UK and Colombian trade unions call for UK-Andean agreement to be suspended until human and workers’ rights are respected and peace is implemented
The TUC, CUT and CTC collectively represent over 6 million workers in the UK and Colombia. We stand together in calling for trade deals to enforce respect for fundamental labour and human rights.
We have consistently raised the need for the UK to use its leverage in trade negotiations to call for the Colombian government to address the serious breaches of human and labour rights being committed in the country and to fully implement the Peace Agreement signed in November 2016.
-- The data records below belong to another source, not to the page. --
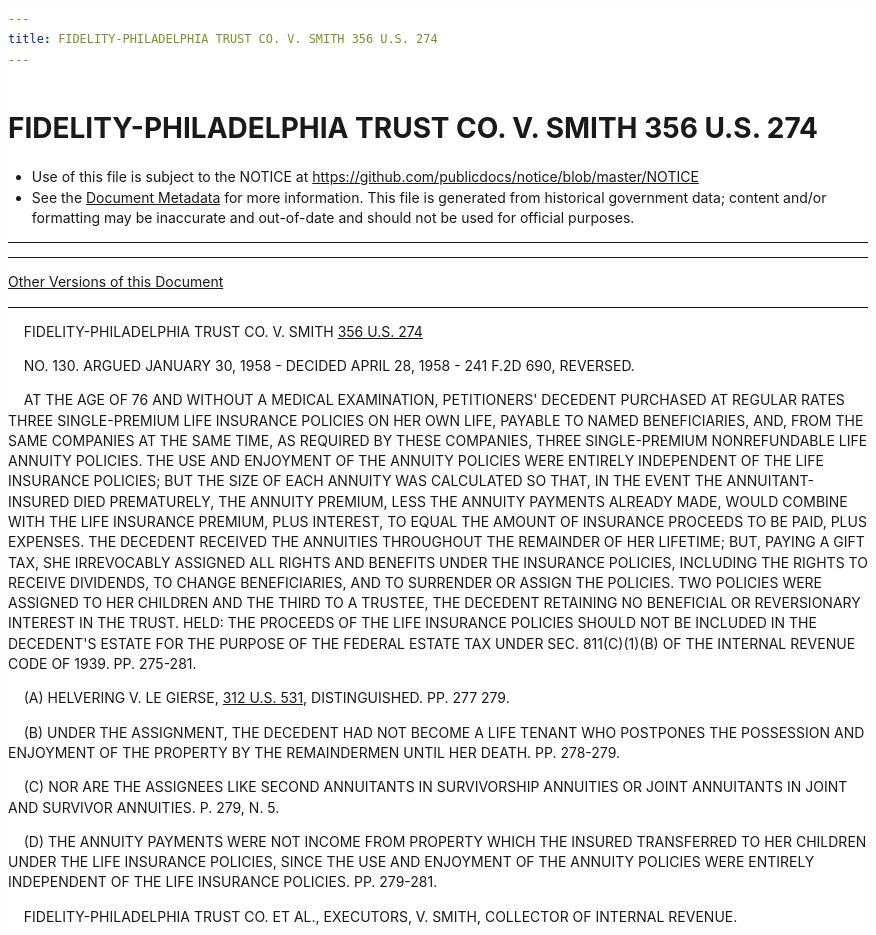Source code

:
 ```yaml
---
title: FIDELITY-PHILADELPHIA TRUST CO. V. SMITH 356 U.S. 274
---
```


# FIDELITY-PHILADELPHIA TRUST CO. V. SMITH 356 U.S. 274

* Use of this file is subject to the NOTICE at https://github.com/publicdocs/notice/blob/master/NOTICE
* See the [Document Metadata](../../../index.md) for more information.
  This file is generated from historical government data; content and/or formatting may be inaccurate and out-of-date and should not be used for official purposes.

----------
----------

[Other Versions of this Document](https://publicdocs.github.io/go/links?ns=uslm-x&ref=%2Fus%2Fcourts%2Fscotus%2FusReporter%2F356%2F274)

----------

    FIDELITY-PHILADELPHIA TRUST CO. V. SMITH [356 U.S. 274][/us/courts/scotus/usReporter/356/274]

    NO. 130.  ARGUED JANUARY 30, 1958 - DECIDED APRIL 28, 1958 - 241 F.2D 690, REVERSED.

    AT THE AGE OF 76 AND WITHOUT A MEDICAL EXAMINATION, PETITIONERS' DECEDENT PURCHASED AT REGULAR RATES THREE SINGLE-PREMIUM LIFE INSURANCE POLICIES ON HER OWN LIFE, PAYABLE TO NAMED BENEFICIARIES, AND, FROM THE SAME COMPANIES AT THE SAME TIME, AS REQUIRED BY THESE COMPANIES, THREE SINGLE-PREMIUM NONREFUNDABLE LIFE ANNUITY POLICIES.  THE USE AND ENJOYMENT OF THE ANNUITY POLICIES WERE ENTIRELY INDEPENDENT OF THE LIFE INSURANCE POLICIES; BUT THE SIZE OF EACH ANNUITY WAS CALCULATED SO THAT, IN THE EVENT THE ANNUITANT-INSURED DIED PREMATURELY, THE ANNUITY PREMIUM, LESS THE ANNUITY PAYMENTS ALREADY MADE, WOULD COMBINE WITH THE LIFE INSURANCE PREMIUM, PLUS INTEREST, TO EQUAL THE AMOUNT OF INSURANCE PROCEEDS TO BE PAID, PLUS EXPENSES.  THE DECEDENT RECEIVED THE ANNUITIES THROUGHOUT THE REMAINDER OF HER LIFETIME; BUT, PAYING A GIFT TAX, SHE IRREVOCABLY ASSIGNED ALL RIGHTS AND BENEFITS UNDER THE INSURANCE POLICIES, INCLUDING THE RIGHTS TO RECEIVE DIVIDENDS, TO CHANGE BENEFICIARIES, AND TO SURRENDER OR ASSIGN THE POLICIES.  TWO POLICIES WERE ASSIGNED TO HER CHILDREN AND THE THIRD TO A TRUSTEE, THE DECEDENT RETAINING NO BENEFICIAL OR REVERSIONARY INTEREST IN THE TRUST.  HELD: THE PROCEEDS OF THE LIFE INSURANCE POLICIES SHOULD NOT BE INCLUDED IN THE DECEDENT'S ESTATE FOR THE PURPOSE OF THE FEDERAL ESTATE TAX UNDER SEC.  811(C)(1)(B) OF THE INTERNAL REVENUE CODE OF 1939.  PP. 275-281.

    (A)  HELVERING V. LE GIERSE, [312 U.S. 531][/us/courts/scotus/usReporter/312/531], DISTINGUISHED.  PP. 277 279.

    (B)  UNDER THE ASSIGNMENT, THE DECEDENT HAD NOT BECOME A LIFE TENANT WHO POSTPONES THE POSSESSION AND ENJOYMENT OF THE PROPERTY BY THE REMAINDERMEN UNTIL HER DEATH.  PP. 278-279.

    (C)  NOR ARE THE ASSIGNEES LIKE SECOND ANNUITANTS IN SURVIVORSHIP ANNUITIES OR JOINT ANNUITANTS IN JOINT AND SURVIVOR ANNUITIES.  P. 279, N. 5.

    (D)  THE ANNUITY PAYMENTS WERE NOT INCOME FROM PROPERTY WHICH THE INSURED TRANSFERRED TO HER CHILDREN UNDER THE LIFE INSURANCE POLICIES, SINCE THE USE AND ENJOYMENT OF THE ANNUITY POLICIES WERE ENTIRELY INDEPENDENT OF THE LIFE INSURANCE POLICIES.  PP. 279-281.

    FIDELITY-PHILADELPHIA TRUST CO. ET AL., EXECUTORS, V. SMITH, COLLECTOR OF INTERNAL REVENUE.


[/us/courts/scotus/usReporter/356/274]: https://publicdocs.github.io/go/links?ns=uslm-x&ref=%2Fus%2Fcourts%2Fscotus%2FusReporter%2F356%2F274
[/us/courts/scotus/usReporter/312/531]: https://publicdocs.github.io/go/links?ns=uslm-x&ref=%2Fus%2Fcourts%2Fscotus%2FusReporter%2F312%2F531
[/us/courts/scotus/usReporter/354/921]: https://publicdocs.github.io/go/links?ns=uslm-x&ref=%2Fus%2Fcourts%2Fscotus%2FusReporter%2F354%2F921
[/us/courts/scotus/usReporter/312/531]: https://publicdocs.github.io/go/links?ns=uslm-x&ref=%2Fus%2Fcourts%2Fscotus%2FusReporter%2F312%2F531
[/us/courts/scotus/usReporter/303/297]: https://publicdocs.github.io/go/links?ns=uslm-x&ref=%2Fus%2Fcourts%2Fscotus%2FusReporter%2F303%2F297
[/us/courts/scotus/usReporter/335/632]: https://publicdocs.github.io/go/links?ns=uslm-x&ref=%2Fus%2Fcourts%2Fscotus%2FusReporter%2F335%2F632
[/us/courts/scotus/usReporter/278/327]: https://publicdocs.github.io/go/links?ns=uslm-x&ref=%2Fus%2Fcourts%2Fscotus%2FusReporter%2F278%2F327
[/us/courts/scotus/usReporter/325/687]: https://publicdocs.github.io/go/links?ns=uslm-x&ref=%2Fus%2Fcourts%2Fscotus%2FusReporter%2F325%2F687
[/us/courts/scotus/usReporter/345/946]: https://publicdocs.github.io/go/links?ns=uslm-x&ref=%2Fus%2Fcourts%2Fscotus%2FusReporter%2F345%2F946
[/us/stat/44/9]: https://publicdocs.github.io/go/links?ns=uslm&ref=%2Fus%2Fstat%2F44%2F9
[/us/courts/scotus/usReporter/325/687]: https://publicdocs.github.io/go/links?ns=uslm-x&ref=%2Fus%2Fcourts%2Fscotus%2FusReporter%2F325%2F687
[/us/stat/63/891]: https://publicdocs.github.io/go/links?ns=uslm&ref=%2Fus%2Fstat%2F63%2F891
[/us/stat/63/894]: https://publicdocs.github.io/go/links?ns=uslm&ref=%2Fus%2Fstat%2F63%2F894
Unfortunately in 2019 the UK signed a trade agreement with Colombia as well as Peru and Ecuador – the UK-Andean agreement – without making any such request. Furthermore, the agreement itself contains no mechanism trade unions can use to enforce respect for human and trade union rights.
The ITUC has rated Colombia one of the worst countries in the world for workers’ rights and documents 22 trade unionists murdered there in the last year. Over 1200 social leaders and human rights defenders (including trade union leaders) are estimated to have been murdered since the November 2016 peace agreement and there have been 116 leaders murdered so far in 2021.
These killings, as well as those of FARC former combatants – 286 of whom have been murdered since signing up to the peace agreement - undermine obligations the Colombian government has to implement in full the 2016 Peace Agreement. The government is also failing to implement or resource crucial elements of the Agreement around rural development, political participation, reincorporation projects for former combatants and providing alternative economic opportunities to coca farmers.
We have concerns about the increasingly alarming anti-democratic and authoritarian behaviour of the government under President Duque, including attempts to undermine the transitional justice system set up by the peace agreement, a refusal to engage in proper dialogue with trade unions and violent repression of civil society protests.
We call for the UK to suspend the UK-Andean trade agreement until the Colombian government addresses these violations of human and trade union rights and implements in full the 2016 Peace Agreement.
Any trade deal involving the UK and Colombia should contain the following key elements:
- commitments to ratify and respect International Labour Organisation core conventions on labour rights, and fulfil the UN Sustainable Development Goals that are effectively enforceable – with penalties for violations and a role for trade unions in the enforcement process;
- commitments by the Colombian government to implement in full the 2016 Peace Agreement in accordance with its national and international obligations;
- protections for the rights of migrant workers, refugees and asylum seekers– any agreement must allow migrant workers and asylum seekers to enforce their rights regardless of their immigration status;
- protections for the right of governments to use public procurement and state-owned enterprises to support economic development, improve working conditions and pursue social and environmental objectives;
- protections for all public services by completely excluding all public services such as health, education and transport - opening public services up to global market forces will not benefit our communities who rely on universal, quality public services that must be run for public benefit, not private profit;
- protections for the right of governments to establish and maintain policies necessary to protect consumers and workers through data integrity, security and privacy measures, and prevent the misuse of data for any form of discrimination;
- protections for the right of governments to regulate the cross-border flow of data, require companies to have a local presence, access source code and algorithms and maintain privacy and consumer protections to protect public health and prevent discrimination;
- exclusions for all kinds of special courts for foreign investors such as Investor-State Dispute Settlement (ISDS) or the Investment Court System (ICS), which allow foreign investors to sue governments for actions that threaten their profits;
- exclusions for extensions of patent protection or data exclusivity periods for pharmaceutical drugs;
- commitments for our governments to support and implement the Paris Agreement and policies to support Just Transition; and
- expansion of cooperation to combat unfair trade practices including strong antidumping and countervailing duty provisions, and prevent circumvention and evasion of action taken.